- **PASSAGE GIVEN**
──────────

This series walks you through:
- Building a Kubernetes cluster on cloud providers
- Basic application deployment
- Advance application deployment and Helm charts
- Stateful applications
- Networking
- “Day 2” activities such as migrating node groups.
This article reviews three types of application deployment scenarios with commonly used examples. The first scenario is a 12-factor microservices multi-tier application consisting of multiple frontend and backend services backed by databases and a messaging queue to handle requests. The second scenario takes the Kubernetes guestbook and turns the Service and Deployment into a single component, demonstrating another pattern for organizing your stack. The third scenario shows how to deploy a popular web application using a Helm, the package manager for Kubernetes.
In this article, we’ll assume that we already have a Kubernetes cluster available. You will have to set the context with kubectl to deploy the examples in this article. Because of Kubernetes’ OpenAPI, we can use the same Typescript application code on any compliant instance.

──────────

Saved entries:
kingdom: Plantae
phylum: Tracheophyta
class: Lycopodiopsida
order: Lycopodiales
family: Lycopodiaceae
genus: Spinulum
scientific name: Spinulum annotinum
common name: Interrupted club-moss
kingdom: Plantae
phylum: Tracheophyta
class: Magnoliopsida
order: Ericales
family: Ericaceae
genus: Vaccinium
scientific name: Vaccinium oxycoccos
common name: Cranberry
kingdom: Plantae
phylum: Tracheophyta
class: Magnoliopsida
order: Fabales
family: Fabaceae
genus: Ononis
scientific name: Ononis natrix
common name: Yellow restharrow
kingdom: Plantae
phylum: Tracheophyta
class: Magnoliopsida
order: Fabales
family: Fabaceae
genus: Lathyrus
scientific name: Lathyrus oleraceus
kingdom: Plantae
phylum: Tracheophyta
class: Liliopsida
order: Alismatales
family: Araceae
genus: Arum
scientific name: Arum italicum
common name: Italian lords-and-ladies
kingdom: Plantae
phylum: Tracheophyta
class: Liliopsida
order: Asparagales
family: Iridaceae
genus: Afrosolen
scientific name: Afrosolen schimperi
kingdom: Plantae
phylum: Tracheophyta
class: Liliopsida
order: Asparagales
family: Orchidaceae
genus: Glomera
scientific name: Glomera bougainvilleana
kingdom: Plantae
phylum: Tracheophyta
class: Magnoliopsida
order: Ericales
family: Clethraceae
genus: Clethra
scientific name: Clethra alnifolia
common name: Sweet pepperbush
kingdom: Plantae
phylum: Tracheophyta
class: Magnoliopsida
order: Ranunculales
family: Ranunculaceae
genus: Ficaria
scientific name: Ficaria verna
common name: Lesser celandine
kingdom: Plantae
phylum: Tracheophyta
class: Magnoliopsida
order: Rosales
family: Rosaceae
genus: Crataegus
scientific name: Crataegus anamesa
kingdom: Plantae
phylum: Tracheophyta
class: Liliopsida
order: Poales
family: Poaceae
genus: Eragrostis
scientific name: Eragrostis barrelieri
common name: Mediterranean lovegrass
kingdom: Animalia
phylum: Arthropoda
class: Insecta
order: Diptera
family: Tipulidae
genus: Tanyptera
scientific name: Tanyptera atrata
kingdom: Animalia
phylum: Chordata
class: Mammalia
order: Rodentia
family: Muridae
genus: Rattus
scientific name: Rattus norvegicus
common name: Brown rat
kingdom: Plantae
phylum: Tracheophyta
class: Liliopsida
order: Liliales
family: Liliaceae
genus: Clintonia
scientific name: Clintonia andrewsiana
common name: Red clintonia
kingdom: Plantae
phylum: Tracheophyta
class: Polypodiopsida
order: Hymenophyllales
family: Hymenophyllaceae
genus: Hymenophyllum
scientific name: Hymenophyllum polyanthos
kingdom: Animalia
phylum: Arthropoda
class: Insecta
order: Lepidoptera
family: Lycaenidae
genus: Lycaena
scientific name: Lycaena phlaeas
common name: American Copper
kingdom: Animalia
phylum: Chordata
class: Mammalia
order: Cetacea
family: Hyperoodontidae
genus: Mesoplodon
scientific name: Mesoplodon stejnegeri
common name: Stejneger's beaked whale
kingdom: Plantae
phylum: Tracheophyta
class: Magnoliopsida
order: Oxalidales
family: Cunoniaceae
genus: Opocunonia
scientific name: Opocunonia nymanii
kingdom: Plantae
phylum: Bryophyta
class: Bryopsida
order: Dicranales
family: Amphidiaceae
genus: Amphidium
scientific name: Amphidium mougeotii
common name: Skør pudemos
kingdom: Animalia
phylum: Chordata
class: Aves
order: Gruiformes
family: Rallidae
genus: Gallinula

──────────

- **SHORT PROBLEM 1**
How would this sentence from the Kubernetes deployment passage read in Spanish: "In this article, we’ll assume that we already have a Kubernetes cluster available."
- **SHORT PROBLEM 2**
Could you extend the Kubernetes deployment passage, picking up right after its final sentence?
These records were taken from a separate source.

- **EXERCISE ANSWER 1**
En este artículo, supondremos que ya tenemos un clúster de Kubernetes disponible.

- **EXERCISE ANSWER 2**
Sock Shop Microservices
We’ll use the Sock Shop microservices reference application. This is a polyglot application comprised of microservices written in Java, Go, and Node. This demo application adheres to the 12-factor app pattern by creating a microservice for each function. The application services will be deployed to pods, and they communicate with each other via REST calls over HTTP.
Let’s look at the Orders microservice, which is made up of a service worker and MongoDB for a backing service. Note that the code is organized by microservice with a separate Deployment and Service for each service and backing resource. The ordersDb configuration is straightforward, of note are the options in the container spec where we set securityContext and a emptyDir volume for storage. An emptyDir volume persists even if the container crashes, and the data in the volume is available if the container is restarted. The service definition for ordersDbService is also simple and opens port:27017 and ties the service back to the Deployment by the orders-db label.
const sockShopNs = new k8s.core.v1.Namespace("sock-shop", { metadata: { name: "sock-shop" } });
// --------------------------------------------------------------------------
// Orders microservice.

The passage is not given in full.